A different problem is the Minimum Dominating Set of Queens Problem:
Find the minimum number of queens needed such that they dominate each square.Here dominate means: either a square is under attack by at least one queen, or it is occupied by a queen.
To develop is Mixed Integer Programming model, we introduce the familiar binary variables
\[x_{i,j} = \begin{cases} 1 & \text{if square \((i,j)\) is occupied by a queen}\\ 0 & \text{otherwise}\end{cases}\]
A square \((i,j)\) is dominated if:
- \(x_{i,j}=1\): a queen is located here. This case will be covered by the following other cases, so we don't have to worry about this.
- There is a queen in row \(i\): \[\sum_{j'} x_{i,j'} \ge 1\]
- There is a queen in column \(j\):\[\sum_{i'} x_{i',j} \ge 1\]
- There is a queen in the same diagonal. The diagonal is described by \((i',j')\) such that \(i'-j'=i-j\). So we have: \[\sum_{i',j'|i'-j'=i-j} x_{i',j'}\ge 1\]
- There is a queen in the same anti-diagonal. The anti-diagonal is described by \((i',j')\) such that \(i'+j'=i+j\). So we have: \[\sum_{i',j'|i'+j'=i+j} x_{i',j'}\ge 1\]
We can write these conditions in one big constraint. So we can write:
| Dominated Queens Problem |
|---|
| \[\begin{align}\min& \>\color{DarkRed}z=\sum_{i,j} \color{DarkRed} x_{i,j}\\ & \sum_{j'} \color{DarkRed}x_{i,j'} + \sum_{i'} \color{DarkRed}x_{i',j} + \sum_{i',j'|i'-j'=i-j} \color{DarkRed}x_{i',j'} +\sum_{i',j'|i'+j'=i+j} \color{DarkRed}x_{i',j'} \ge 1 && \forall i,j \\ & \color{DarkRed}x_{i,j}\in\{0,1\} \end{align}\] |
For an \(8\times 8\) board, we need 5 queens:
Note that this formulation actually does a bit of double counting. E.g. when we look at the constraint for cell \((2,3)\) we see:
e(2,3).. x(1,2) + x(1,3) + x(1,4) + x(2,1) + x(2,2) +4*x(2,3) + x(2,4)

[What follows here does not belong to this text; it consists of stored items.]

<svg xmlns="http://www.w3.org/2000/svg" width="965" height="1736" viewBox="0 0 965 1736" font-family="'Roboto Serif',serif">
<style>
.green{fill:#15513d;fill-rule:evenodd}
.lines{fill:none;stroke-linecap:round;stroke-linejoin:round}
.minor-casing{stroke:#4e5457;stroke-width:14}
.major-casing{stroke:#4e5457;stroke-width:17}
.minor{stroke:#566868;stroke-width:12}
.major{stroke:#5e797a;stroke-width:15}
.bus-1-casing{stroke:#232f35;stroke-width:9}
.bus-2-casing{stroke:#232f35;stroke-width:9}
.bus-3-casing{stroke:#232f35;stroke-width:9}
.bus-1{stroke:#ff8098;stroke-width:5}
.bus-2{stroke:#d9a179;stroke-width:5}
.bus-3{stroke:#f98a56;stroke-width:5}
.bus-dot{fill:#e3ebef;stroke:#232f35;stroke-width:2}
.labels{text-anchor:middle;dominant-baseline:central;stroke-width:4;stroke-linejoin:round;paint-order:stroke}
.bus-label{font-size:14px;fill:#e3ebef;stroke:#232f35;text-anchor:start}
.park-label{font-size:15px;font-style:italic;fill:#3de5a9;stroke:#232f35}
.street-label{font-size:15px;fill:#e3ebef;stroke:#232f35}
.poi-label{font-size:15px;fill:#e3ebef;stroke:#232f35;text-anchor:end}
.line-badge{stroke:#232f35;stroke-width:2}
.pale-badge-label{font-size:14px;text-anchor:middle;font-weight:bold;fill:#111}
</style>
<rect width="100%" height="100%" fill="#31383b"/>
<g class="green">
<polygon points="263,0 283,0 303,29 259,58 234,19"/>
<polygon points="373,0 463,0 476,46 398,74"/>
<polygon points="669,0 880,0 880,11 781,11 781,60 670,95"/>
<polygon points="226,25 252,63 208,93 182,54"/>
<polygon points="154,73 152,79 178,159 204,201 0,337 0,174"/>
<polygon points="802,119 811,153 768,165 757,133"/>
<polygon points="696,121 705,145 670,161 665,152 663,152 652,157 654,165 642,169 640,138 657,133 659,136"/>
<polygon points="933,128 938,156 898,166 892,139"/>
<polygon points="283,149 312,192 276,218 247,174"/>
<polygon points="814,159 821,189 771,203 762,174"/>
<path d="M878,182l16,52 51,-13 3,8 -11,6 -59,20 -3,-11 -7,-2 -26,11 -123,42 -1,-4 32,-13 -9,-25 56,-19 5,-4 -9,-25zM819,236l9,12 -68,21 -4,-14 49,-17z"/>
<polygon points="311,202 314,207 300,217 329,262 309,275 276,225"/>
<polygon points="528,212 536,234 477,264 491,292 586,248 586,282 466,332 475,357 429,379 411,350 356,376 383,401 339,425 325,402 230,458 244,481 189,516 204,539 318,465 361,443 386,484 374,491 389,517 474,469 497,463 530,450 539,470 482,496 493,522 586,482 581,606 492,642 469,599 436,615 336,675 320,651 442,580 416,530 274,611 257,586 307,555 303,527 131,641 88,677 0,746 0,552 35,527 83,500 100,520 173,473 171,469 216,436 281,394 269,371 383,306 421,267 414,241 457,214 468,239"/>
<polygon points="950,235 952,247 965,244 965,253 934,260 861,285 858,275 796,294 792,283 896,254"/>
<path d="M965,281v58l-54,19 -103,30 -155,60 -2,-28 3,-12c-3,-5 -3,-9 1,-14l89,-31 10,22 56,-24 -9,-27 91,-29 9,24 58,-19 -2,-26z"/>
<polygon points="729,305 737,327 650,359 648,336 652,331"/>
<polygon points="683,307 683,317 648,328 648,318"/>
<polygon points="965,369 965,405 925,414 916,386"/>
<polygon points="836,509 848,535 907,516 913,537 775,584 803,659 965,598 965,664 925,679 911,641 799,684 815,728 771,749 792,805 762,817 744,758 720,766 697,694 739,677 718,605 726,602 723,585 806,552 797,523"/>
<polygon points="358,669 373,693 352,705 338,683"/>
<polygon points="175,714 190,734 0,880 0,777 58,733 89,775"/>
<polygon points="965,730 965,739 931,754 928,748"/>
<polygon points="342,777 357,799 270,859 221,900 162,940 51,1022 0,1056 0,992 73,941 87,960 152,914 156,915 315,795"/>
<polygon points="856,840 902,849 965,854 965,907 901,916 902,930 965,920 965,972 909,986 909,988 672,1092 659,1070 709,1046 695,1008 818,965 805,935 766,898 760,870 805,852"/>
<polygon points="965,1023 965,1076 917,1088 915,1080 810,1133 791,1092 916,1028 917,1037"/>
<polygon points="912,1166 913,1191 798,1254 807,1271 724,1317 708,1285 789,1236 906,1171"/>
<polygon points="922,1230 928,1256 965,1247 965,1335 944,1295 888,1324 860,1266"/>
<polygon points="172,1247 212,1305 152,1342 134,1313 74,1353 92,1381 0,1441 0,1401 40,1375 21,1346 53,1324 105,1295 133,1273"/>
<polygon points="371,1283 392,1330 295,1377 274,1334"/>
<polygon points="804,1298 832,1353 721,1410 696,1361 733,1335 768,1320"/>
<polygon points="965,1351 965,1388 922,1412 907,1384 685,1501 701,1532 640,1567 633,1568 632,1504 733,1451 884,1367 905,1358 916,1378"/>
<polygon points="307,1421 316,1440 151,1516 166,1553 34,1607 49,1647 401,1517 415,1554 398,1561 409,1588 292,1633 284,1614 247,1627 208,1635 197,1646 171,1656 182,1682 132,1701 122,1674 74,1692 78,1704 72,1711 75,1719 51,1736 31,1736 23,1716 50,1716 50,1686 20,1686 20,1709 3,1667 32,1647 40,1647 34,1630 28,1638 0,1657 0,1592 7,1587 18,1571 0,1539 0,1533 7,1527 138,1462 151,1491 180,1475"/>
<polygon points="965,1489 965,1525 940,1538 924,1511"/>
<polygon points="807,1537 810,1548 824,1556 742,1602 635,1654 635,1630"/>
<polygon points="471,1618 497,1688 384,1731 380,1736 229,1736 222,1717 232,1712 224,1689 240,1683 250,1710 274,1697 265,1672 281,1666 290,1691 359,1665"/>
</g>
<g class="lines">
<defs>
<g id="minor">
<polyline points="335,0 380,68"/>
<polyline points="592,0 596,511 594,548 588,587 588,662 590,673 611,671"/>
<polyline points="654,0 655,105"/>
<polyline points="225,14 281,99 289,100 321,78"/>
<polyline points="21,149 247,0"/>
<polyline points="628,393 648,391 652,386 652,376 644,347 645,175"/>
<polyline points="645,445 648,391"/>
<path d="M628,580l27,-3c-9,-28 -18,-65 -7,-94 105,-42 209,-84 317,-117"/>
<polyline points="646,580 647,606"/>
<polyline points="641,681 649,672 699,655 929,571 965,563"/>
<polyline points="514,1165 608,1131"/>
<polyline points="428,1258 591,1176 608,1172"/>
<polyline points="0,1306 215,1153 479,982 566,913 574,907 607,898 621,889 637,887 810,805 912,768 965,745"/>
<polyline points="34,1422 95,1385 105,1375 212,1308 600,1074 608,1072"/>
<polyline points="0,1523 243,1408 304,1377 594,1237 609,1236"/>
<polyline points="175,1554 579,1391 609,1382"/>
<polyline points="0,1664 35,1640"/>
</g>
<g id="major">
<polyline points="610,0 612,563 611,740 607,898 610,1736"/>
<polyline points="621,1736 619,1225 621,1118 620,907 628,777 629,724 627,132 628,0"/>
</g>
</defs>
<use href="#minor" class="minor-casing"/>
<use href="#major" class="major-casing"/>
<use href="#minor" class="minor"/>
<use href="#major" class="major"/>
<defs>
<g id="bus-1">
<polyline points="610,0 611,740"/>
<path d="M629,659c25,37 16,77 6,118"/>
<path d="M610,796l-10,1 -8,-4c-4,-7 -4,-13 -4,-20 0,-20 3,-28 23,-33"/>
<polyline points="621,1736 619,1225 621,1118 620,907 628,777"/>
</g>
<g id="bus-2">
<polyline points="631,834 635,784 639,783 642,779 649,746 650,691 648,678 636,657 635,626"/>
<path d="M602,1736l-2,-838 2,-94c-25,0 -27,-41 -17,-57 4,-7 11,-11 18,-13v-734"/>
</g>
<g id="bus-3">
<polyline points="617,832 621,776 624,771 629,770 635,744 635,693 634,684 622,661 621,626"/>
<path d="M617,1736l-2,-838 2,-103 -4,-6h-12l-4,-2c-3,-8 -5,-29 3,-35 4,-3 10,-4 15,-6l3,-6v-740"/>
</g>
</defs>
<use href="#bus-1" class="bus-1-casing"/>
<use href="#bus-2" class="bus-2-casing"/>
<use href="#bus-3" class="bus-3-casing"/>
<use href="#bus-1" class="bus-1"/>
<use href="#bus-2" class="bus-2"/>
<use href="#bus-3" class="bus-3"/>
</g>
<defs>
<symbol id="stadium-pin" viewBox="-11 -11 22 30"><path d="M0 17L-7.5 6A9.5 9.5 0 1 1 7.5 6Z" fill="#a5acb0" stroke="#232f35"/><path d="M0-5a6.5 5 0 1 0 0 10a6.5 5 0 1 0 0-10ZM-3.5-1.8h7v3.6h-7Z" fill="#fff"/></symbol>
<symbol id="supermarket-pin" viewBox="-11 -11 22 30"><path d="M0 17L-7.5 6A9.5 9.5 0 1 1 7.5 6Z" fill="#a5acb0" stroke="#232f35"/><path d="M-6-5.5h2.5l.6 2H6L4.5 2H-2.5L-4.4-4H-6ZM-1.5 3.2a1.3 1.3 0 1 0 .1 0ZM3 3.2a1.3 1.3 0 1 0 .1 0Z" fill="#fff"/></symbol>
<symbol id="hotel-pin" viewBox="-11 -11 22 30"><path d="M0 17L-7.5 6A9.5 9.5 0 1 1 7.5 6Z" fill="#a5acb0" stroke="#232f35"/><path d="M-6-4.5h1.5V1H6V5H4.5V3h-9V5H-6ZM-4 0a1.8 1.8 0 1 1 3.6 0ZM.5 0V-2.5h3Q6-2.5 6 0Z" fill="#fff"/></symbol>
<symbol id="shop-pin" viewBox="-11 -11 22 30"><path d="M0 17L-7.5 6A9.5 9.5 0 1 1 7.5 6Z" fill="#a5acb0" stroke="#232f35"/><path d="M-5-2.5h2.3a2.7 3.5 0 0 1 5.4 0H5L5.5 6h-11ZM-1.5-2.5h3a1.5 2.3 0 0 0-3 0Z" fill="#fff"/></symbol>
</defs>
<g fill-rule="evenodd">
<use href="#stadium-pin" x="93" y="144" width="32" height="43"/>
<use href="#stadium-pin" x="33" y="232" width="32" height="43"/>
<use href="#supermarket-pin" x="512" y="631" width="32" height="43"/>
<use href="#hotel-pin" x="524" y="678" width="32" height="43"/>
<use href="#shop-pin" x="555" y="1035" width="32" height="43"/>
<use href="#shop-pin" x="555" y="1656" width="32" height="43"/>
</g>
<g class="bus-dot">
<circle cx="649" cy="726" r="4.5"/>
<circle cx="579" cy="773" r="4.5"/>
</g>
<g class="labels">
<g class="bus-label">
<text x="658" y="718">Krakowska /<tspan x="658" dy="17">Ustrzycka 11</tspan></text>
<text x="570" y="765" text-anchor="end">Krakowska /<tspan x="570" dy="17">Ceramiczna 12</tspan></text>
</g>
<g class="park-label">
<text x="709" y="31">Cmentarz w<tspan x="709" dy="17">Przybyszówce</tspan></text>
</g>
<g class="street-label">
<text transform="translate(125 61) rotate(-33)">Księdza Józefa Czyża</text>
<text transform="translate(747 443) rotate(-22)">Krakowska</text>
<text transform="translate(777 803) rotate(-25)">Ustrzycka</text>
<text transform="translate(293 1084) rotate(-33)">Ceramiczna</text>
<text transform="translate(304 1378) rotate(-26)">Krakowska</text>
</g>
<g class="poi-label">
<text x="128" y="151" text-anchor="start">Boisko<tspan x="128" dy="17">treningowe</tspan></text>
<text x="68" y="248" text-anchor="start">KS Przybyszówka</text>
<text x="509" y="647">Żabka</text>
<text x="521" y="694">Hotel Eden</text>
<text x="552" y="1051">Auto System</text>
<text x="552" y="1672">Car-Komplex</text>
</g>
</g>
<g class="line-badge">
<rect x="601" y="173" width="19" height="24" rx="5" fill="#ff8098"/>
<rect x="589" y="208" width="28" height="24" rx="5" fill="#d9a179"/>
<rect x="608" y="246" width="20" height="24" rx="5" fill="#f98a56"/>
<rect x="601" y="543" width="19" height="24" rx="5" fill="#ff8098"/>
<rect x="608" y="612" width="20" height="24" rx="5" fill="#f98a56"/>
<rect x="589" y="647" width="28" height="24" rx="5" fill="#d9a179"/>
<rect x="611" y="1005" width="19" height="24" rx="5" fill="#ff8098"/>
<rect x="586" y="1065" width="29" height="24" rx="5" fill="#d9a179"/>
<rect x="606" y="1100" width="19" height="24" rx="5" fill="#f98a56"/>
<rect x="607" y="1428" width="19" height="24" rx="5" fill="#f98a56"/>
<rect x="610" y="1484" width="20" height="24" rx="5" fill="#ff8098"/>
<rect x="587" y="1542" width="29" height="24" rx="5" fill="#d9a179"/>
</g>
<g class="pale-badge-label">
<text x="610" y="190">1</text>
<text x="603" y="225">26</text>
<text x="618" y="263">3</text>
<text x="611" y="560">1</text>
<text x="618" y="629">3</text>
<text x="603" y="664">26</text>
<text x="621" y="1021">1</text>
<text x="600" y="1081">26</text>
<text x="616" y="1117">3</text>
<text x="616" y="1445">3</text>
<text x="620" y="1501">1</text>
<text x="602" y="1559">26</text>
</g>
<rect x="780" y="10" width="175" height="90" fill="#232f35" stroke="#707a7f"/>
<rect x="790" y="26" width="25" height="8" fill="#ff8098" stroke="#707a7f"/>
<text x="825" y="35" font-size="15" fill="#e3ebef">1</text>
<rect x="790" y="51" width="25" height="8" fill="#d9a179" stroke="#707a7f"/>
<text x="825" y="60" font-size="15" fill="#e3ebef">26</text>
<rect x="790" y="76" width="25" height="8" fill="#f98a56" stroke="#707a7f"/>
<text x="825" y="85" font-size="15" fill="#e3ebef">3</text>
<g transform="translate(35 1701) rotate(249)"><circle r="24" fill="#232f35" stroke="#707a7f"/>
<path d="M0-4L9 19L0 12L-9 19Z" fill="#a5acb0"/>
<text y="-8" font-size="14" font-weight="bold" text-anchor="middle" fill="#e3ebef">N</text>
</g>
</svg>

+ x(2,5) + x(2,6) + x(2,7) + x(2,8) + x(3,2) + x(3,3) + x(3,4) + x(4,1)
+ x(4,3) + x(4,5) + x(5,3) + x(5,6) + x(6,3) + x(6,7) + x(7,3) + x(7,8)
+ x(8,3) =G= 1 ; (LHS = 0, INFES = 1 ****)
We see that x(2,3) has a coefficient 4. This is harmless. With a little bit more careful modeling we can get rid of this coefficient 4. A complicated way would be: \[ \sum_{j'}x_{i,j'} + \sum_{i'|i'\ne i} x_{i',j} + \sum_{i',j'|i'-j'=i-j,i'\ne i, j'\ne j} x_{i',j'} +\sum_{i',j'|i'+j'=i+j,i'\ne i, j'\ne j} x_{i',j'} \ge 1 \>\> \forall i,j\] Simpler is just to subtract \(3 x_{i,j}\): \[\sum_{j'} x_{i,j'} + \sum_{i'} x_{i',j} + \sum_{i',j'|i'-j'=i-j} x_{i',j'} +\sum_{i',j'|i'+j'=i+j} x_{i',j'}-3x_{i,j} \ge 1\>\> \forall i,j\]
Now we see:
e(2,3).. x(1,2) + x(1,3) + x(1,4) + x(2,1) + x(2,2) + x(2,3) + x(2,4) + x(2,5)
+ x(2,6) + x(2,7) + x(2,8) + x(3,2) + x(3,3) + x(3,4) + x(4,1) + x(4,3)
+ x(4,5) + x(5,3) + x(5,6) + x(6,3) + x(6,7) + x(7,3) + x(7,8) + x(8,3)
=G= 1 ; (LHS = 0, INFES = 1 ****)
When we ask: how many different solution are there?, we use again the Cplex solution pool. And again, we have our tolerance problem:
| pool.absgap | Number of solutions |
|---|---|
| 0 | 2 |
| 0.5 | 4860 |
As the objective is integer valued, in some sense an absolute gap tolerance of 0.5 seems the safest. With this we find the correct number of solutions. See [1] for a more in-depth discussion of this tolerance problem.
References
- Chess and solution pool, http://yetanothermathprogrammingconsultant.blogspot.com/2018/11/chess-and-solution-pool.html.